The path to becoming an ophthalmic technician is one that can lead to a long-lasting career that features job security and competitive pay. This job distinction marks the second stage in the ophthalmic profession and can be attained in a couple of different ways. This field is also steadily growing as more and more ophthalmic technicians are joining the workforce every year. Ophthalmic technicians typically find employment in vision care centers, private ophthalmologist practices and outpatient care centers. This exciting and productive future is only a few short steps away.
An ophthalmic technician also attends to more technical aspects of the job. Measurements are conducted and they include taking A-scans as well as fundus photography. Ophthalmic technicians also conduct brightness acuity tests and contrast sensitivity tests. Providing assistance during surgeries is another integral role taken on by ophthalmic technicians. The sterilization of instruments, prepping of exam rooms and disposal of biohazards are a few more duties that fall on the shoulders of ophthalmic technicians.

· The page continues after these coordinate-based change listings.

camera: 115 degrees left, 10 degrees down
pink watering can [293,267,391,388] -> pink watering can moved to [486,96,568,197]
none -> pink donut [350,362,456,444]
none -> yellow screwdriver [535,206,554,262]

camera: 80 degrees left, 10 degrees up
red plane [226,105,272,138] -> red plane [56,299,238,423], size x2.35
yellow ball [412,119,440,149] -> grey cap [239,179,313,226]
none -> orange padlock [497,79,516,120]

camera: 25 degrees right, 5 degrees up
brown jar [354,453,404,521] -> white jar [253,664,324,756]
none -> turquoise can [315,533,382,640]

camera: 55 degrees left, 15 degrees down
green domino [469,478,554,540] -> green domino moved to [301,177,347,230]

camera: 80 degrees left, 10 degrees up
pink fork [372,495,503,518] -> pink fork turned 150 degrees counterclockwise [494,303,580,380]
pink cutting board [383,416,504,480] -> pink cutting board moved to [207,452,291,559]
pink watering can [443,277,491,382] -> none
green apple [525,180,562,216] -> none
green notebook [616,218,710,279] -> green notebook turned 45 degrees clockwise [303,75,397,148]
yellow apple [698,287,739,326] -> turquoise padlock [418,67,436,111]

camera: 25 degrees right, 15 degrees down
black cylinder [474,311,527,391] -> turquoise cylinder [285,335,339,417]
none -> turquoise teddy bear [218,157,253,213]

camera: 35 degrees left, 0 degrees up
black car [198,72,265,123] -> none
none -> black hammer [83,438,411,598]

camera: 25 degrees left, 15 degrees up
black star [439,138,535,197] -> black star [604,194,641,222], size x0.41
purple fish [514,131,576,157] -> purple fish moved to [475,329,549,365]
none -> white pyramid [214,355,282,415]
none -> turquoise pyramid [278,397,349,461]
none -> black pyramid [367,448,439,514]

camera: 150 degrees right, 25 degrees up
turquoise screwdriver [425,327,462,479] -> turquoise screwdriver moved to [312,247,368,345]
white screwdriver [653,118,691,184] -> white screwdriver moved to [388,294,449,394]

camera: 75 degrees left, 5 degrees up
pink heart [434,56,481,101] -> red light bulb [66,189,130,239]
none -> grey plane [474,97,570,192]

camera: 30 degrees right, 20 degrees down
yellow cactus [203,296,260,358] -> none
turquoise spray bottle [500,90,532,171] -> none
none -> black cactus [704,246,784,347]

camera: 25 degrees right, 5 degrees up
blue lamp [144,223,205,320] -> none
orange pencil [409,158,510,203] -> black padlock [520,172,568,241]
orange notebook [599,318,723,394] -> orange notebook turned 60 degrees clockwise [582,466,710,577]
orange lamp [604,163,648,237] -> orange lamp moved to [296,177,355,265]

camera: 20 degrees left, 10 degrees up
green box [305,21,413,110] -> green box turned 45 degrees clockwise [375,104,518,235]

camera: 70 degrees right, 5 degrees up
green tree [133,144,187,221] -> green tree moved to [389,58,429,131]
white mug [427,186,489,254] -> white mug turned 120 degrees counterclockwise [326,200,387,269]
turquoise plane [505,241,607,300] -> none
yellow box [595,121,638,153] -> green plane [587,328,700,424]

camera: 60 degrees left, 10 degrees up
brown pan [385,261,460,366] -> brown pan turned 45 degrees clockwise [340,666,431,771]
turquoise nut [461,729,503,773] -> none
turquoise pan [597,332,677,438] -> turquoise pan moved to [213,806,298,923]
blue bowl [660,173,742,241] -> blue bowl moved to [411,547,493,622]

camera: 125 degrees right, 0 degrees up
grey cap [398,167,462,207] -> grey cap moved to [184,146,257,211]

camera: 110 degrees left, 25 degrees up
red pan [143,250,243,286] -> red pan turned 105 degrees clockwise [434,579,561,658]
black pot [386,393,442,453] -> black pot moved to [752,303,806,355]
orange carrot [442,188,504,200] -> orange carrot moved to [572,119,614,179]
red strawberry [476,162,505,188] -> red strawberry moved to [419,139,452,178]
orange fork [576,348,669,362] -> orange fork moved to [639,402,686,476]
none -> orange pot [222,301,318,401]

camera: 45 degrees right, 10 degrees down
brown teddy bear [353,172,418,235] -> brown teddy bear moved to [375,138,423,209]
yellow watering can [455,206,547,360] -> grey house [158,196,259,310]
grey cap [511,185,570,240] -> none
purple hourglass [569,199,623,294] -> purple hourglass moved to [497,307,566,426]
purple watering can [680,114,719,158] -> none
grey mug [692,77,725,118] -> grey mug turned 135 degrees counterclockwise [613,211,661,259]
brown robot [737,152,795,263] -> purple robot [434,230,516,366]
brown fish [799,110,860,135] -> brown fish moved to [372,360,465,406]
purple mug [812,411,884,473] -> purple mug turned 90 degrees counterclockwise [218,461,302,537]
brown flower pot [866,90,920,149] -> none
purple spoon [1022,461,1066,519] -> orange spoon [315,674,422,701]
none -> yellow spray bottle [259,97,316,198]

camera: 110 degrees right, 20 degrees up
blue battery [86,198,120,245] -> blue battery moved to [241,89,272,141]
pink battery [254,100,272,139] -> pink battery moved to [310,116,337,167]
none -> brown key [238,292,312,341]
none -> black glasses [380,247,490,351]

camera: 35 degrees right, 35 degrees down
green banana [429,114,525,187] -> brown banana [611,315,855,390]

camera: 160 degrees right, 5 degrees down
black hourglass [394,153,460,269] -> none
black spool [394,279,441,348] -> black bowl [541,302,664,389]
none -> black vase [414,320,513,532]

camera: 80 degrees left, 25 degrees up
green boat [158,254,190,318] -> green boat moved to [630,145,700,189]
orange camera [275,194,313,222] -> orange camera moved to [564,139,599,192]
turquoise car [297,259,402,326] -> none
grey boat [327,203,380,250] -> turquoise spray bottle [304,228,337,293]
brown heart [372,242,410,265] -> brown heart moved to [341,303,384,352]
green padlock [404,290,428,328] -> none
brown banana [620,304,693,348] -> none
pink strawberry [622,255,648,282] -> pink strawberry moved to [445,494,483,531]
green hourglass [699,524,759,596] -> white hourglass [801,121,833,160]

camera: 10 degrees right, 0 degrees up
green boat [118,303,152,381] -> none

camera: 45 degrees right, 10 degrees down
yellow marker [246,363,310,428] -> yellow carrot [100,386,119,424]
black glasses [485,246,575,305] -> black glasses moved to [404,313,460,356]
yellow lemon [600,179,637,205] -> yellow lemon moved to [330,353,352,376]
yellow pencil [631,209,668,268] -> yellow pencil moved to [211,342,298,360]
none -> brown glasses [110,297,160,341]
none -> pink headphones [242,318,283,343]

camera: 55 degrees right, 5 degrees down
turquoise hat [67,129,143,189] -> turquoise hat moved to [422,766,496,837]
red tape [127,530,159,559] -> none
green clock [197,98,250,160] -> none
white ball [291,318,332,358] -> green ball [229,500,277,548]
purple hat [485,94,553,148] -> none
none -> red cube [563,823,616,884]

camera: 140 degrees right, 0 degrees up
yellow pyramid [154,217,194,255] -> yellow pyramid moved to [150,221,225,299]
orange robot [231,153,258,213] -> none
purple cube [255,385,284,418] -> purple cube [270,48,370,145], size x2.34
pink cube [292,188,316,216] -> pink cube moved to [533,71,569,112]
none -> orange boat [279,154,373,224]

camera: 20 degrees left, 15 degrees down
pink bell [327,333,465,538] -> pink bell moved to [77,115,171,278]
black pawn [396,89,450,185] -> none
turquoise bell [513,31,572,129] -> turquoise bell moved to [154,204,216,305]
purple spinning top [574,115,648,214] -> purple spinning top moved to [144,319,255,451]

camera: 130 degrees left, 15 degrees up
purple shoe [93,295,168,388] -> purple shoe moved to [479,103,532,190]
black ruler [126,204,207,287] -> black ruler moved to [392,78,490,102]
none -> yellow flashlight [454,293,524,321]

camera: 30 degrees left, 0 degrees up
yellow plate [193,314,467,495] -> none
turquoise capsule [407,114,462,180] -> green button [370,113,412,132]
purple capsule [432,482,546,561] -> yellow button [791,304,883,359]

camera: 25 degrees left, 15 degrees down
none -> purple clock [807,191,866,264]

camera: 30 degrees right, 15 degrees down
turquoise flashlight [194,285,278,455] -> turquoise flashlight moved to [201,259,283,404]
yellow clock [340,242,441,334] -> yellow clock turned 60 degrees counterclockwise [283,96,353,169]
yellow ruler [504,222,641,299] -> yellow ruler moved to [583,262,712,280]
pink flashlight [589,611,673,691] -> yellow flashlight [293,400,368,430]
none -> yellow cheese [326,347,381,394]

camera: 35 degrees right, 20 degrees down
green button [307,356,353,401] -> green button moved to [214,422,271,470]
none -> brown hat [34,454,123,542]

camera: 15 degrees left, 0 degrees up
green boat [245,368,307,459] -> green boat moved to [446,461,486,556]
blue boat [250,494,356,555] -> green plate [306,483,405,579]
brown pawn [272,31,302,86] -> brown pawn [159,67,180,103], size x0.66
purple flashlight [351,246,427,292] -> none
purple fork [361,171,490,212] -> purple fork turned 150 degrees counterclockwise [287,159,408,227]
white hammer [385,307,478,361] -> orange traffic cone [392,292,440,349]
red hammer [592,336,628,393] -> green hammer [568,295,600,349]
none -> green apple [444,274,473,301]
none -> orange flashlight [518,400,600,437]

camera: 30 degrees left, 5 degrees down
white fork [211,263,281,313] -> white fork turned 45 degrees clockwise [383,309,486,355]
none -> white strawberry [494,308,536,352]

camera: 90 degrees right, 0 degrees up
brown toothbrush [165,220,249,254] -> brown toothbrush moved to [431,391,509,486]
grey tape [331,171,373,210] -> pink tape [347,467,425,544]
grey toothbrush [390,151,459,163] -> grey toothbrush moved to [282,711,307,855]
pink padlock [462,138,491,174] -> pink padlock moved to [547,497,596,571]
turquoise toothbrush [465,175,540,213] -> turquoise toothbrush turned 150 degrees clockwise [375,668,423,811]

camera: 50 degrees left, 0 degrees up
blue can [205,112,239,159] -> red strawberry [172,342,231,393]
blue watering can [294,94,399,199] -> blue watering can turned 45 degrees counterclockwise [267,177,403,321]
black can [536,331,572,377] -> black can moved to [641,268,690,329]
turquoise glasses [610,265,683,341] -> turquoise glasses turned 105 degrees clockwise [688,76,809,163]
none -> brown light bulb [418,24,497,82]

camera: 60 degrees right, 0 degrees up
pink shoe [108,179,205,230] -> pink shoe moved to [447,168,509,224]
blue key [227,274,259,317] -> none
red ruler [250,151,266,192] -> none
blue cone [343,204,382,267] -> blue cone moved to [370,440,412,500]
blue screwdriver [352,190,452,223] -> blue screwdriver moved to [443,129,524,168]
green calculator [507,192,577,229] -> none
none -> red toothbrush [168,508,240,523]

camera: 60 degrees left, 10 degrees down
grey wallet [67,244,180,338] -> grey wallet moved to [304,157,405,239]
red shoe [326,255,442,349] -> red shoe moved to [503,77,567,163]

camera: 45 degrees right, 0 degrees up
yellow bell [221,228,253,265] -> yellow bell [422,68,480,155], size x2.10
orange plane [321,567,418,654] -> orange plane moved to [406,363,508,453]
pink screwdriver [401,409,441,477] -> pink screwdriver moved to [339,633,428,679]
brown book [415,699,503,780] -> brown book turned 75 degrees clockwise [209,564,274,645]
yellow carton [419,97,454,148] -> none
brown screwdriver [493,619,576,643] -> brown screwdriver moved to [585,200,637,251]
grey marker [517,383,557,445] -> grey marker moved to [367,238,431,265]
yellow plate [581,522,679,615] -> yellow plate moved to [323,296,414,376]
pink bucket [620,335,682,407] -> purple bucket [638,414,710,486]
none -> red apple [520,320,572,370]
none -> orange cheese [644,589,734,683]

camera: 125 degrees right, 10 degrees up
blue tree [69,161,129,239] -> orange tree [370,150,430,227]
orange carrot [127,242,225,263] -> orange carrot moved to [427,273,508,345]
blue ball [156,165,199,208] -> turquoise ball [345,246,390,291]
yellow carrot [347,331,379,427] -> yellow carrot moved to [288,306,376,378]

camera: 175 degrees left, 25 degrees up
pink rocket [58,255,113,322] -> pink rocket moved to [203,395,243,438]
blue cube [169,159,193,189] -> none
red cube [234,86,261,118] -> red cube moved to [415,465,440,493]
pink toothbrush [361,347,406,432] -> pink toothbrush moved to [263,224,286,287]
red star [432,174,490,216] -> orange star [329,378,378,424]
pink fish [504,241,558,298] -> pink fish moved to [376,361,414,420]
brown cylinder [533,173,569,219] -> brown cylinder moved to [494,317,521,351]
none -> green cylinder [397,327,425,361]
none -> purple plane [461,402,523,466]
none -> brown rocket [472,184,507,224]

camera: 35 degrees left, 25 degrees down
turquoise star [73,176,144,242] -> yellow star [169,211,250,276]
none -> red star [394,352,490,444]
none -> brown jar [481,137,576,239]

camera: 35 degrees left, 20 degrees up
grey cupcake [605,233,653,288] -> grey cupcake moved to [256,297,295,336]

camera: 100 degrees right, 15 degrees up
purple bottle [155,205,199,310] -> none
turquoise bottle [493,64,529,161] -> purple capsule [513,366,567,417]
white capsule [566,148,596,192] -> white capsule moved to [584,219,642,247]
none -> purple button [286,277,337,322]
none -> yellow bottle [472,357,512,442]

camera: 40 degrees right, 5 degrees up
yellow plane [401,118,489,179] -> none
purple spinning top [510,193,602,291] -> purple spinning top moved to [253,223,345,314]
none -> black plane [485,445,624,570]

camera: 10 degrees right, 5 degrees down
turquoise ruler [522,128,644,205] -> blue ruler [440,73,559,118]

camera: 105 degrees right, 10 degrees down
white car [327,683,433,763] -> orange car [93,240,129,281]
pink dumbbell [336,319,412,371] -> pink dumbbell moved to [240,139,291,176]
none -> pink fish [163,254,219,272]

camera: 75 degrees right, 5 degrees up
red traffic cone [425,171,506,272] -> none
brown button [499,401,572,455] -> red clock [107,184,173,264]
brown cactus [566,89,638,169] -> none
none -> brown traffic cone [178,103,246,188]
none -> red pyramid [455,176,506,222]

An ophthalmic technician is also capable of performing administrative tasks, ordering inventory, calibrating equipment and other miscellaneous office duties. This leads to a well-rounded repertoire of job skills as an ophthalmic technician provides value in numerous ways. Furthermore, the ophthalmic distinction signifies that an individual is skilled enough to handle various instruments such as tomographs, exophthalmometers, occluders, OCT scanners, snipe nose pliers, in addition to many others. The technical nature of the job is extremely important to patient care, which is why ophthalmic technicians need to be properly trained.